If you have a savings account, how much are you earning in interest? If you’re only earning 0.09 percent, the national average interest rate, consider moving your money to a high-yield savings account. This type of savings account offers Annual Percentage Yields that are significantly higher, so you can grow your money faster without much effort on your part.
Keep savings and checking separate
Want to grow your savings even faster? Reduce the temptation to dip into the funds you’re saving for a house, a vacation, or a new car by keeping your savings in a separate bank account.
If that money isn’t sitting in your checking account, not only will you be less likely to spend it, but it could also be earning more interest than if it were in your checking account.
Store up for a rainy day
Stuff happens, so make sure some of the money in your savings account is set aside for emergencies. A good rule of thumb is to have enough to cover three to six months’ worth of living expenses in your emergency fund. That way, if you lose your job, suffer a debilitating illness, or need to make a major repair to your home, you don’t need to go into credit card debt to deal with it.
Think about your goals
It can be daunting to think about funding your emergency fund all at once — so don’t. Instead, set a monthly savings goal to get you in the habit of saving regularly.
While you’re setting an emergency fund savings goal, set some other specific financial goals to keep you on track. Trying using the SMART goal method to ensure your goals are clear and reachable.
For example, how much debt do you want to pay off and by when? How much do you want to be saved and by what date?
Set it and forget it
Another way to get you in the habit of saving regularly is to automate your savings. There are a few ways you can do that.
First, you could set up automatic transfers from your checking to your savings account, which can help you save for important goals without having to remember each month or paycheck.
Another way to automate your savings is to round up every purchase you make to the nearest dollar and invest the difference. That’s what Varo’s Save Your Change does: Every time you make a purchase or transfer money out of your bank account, it rounds up to the nearest dollar and sweeps that money into your savings account.
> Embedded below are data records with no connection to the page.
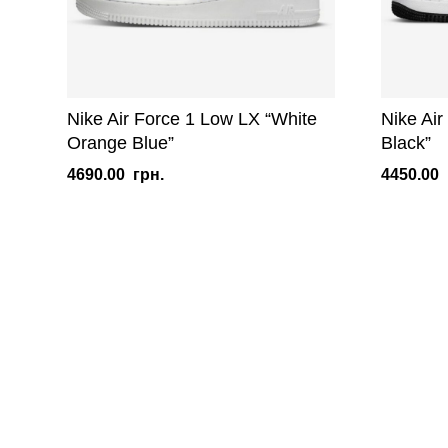
Nike Air Force 1 Low LX “White
Nike Air
Orange Blue”
Black”
4690.00
грн.
4450.00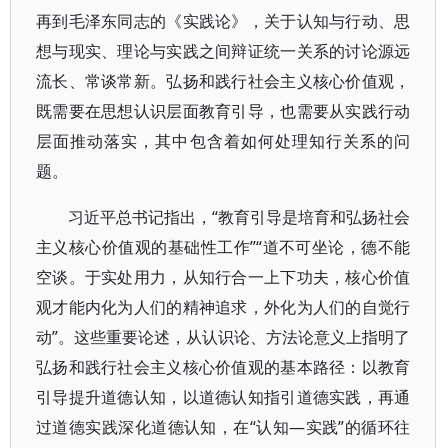
再到毛泽东同志的《实践论》，关于认知与行动、思
想与现实、理论与实践之间辩证统一关系的讨论源远
流长、常谈常新。弘扬和践行社会主义核心价值观，
既需要在思想认识层面教育引导，也需要从实践行动
层面推动落实，其中包含着如何处理知行关系的问
题。
习近平总书记指出，“教育引导是培育和弘扬社会
主义核心价值观的基础性工作”“道不可坐论，德不能
空谈。于实处用力，从知行合一上下功夫，核心价值
观才能内化为人们的精神追求，外化为人们的自觉行
动”。这些重要论述，从认识论、方法论意义上指明了
弘扬和践行社会主义核心价值观的基本路径：以教育
引导提升道德认知，以道德认知指引道德实践，再通
过道德实践深化道德认知，在“认知—实践”的循环往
For example, if you buy a cup of coffee for $3.50, Save Your Change will round that up and move 50 cents from your bank account to your savings account. Over the course of a year, you could save over $300.
Learning how to manage your money better is all about getting back to basics: Make sure your needs are covered, manage your debts and savings, and avoid overspending. You’ll be setting the groundwork for a more secure financial future.